Phil Bicknell, Head of Business Development, CIEL

Phil Bicknell, Head of Business Development, CIEL © Agri Tech Centres

It’s vital that this research pipeline continues.

CIEL’s first industry report ‘Net Zero Carbon & UK Livestock’, published in 2020, highlighted that even if we see broad uptake of the technologies available to us right now, we don’t even get halfway to the 2050 net zero ambition.

More broadly, that work established benchmarks for a range of farming systems across the main livestock types in the UK.

With the expectation for the agri-food sector to take positive action around emissions, farmers already have a wide range of options that can help reduce emissions at farm level.

This was explored in CIEL’s subsequent report, ‘Net Zero & Livestock: How farmers can reduce emissions.’

It identified that greenhouse gas emissions could be reduced from the main livestock types by 23% and ammonia emissions by 15% if wide-scale, and highly effective, mitigations are adopted across UK farms.

The first of its kind to model and collate data at this scale, the report covers a range of mitigating scenarios in real-life case studies across dairy, beef, sheep, pig and poultry farms.

It focuses on positive, practical solutions for the industry over headline categories.

The need for improvement in herd or flock production efficiency is one key area highlighted that should be the focus for most farmers in the drive to reduce their carbon footprint.

With input costs being top of mind for many, the potential efficiencies around feed, forage and nutrient management are particularly pertinent.

There’s obviously a range of businesses with different systems, operating in different geographies, and with different challenges.

A single template isn’t going to work for individual farm businesses, but we all have options available.

Next up for CIEL is exploring the new innovations and technologies that can help further progress on the net zero challenge. These will be the focus of a new industry report from CIEL ready in Spring 2023.
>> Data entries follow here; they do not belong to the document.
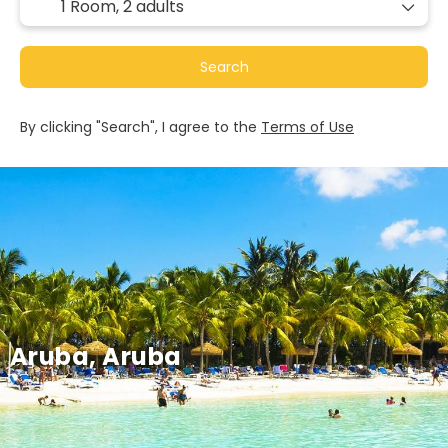
1 Room,
2 adults
Search
By clicking "Search", I agree to the
Terms of Use
Aruba, Aruba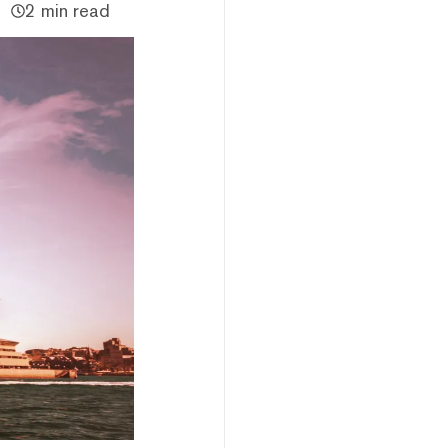
2 min read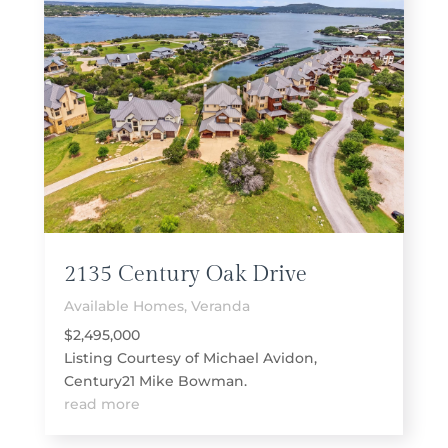
2135 Century Oak Drive
Available Homes
,
Veranda
$2,495,000
Listing Courtesy of Michael Avidon,
Century21 Mike Bowman.
read more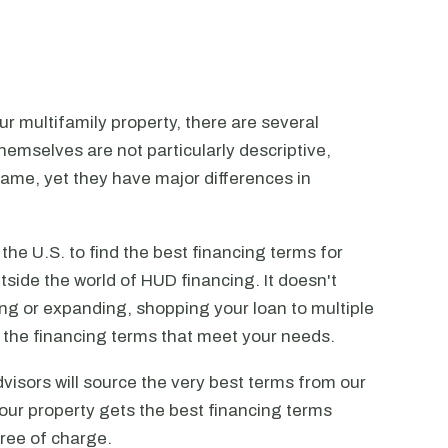
r multifamily property, there are several
emselves are not particularly descriptive,
ame, yet they have major differences in
he U.S. to find the best financing terms for
tside the world of HUD financing. It doesn't
ting or expanding, shopping your loan to multiple
ck the financing terms that meet your needs.
visors will source the very best terms from our
our property gets the best financing terms
free of charge.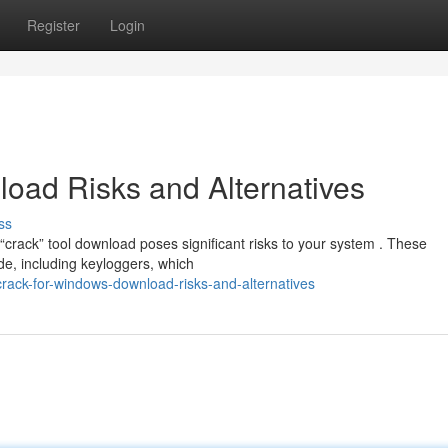
Register
Login
oad Risks and Alternatives
ss
crack” tool download poses significant risks to your system . These
e, including keyloggers, which
crack-for-windows-download-risks-and-alternatives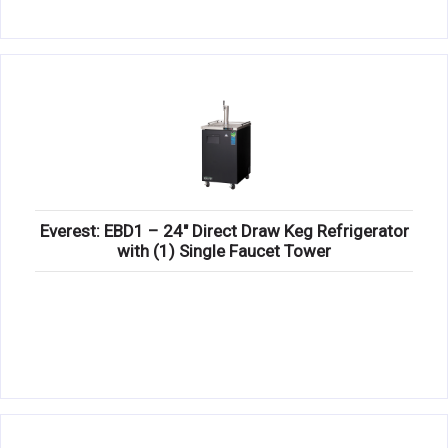
Everest: EBD1 – 24″ Direct Draw Keg Refrigerator
with (1) Single Faucet Tower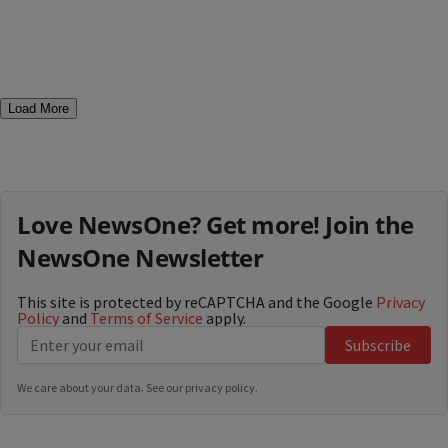
Load More
Love NewsOne? Get more! Join the
NewsOne Newsletter
This site is protected by reCAPTCHA and the Google
Privacy
Policy
and
Terms of Service
apply.
Subscribe
We care about your data. See our
privacy policy
.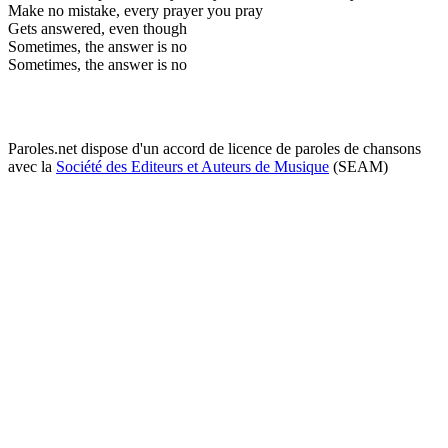
Make no mistake, every prayer you pray
Gets answered, even though
Sometimes, the answer is no
Sometimes, the answer is no
Paroles.net dispose d'un accord de licence de paroles de chansons
avec la
Société des Editeurs et Auteurs de Musique
(SEAM)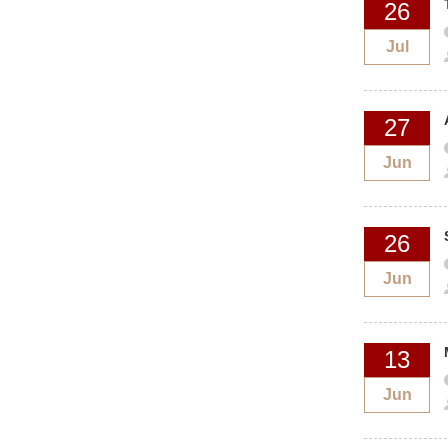
26
Jul
27
Jun
26
Jun
13
Jun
Alongside new technologies, we need wide-scale adoption to build on the reductions the livestock sector has already recorded.

The reports commissioned by CIEL aim to provide producers, supply chain partners and policymakers with the information needed to support evidence-based decision making when it comes to farming in a net zero world.

This independent evidence basis is important. Agriculture, particularly livestock production, is not short of rhetoric and opinion when it comes to environmental impact.

But decisions – whether they’re policy, commercial or practical – must be based on evidence.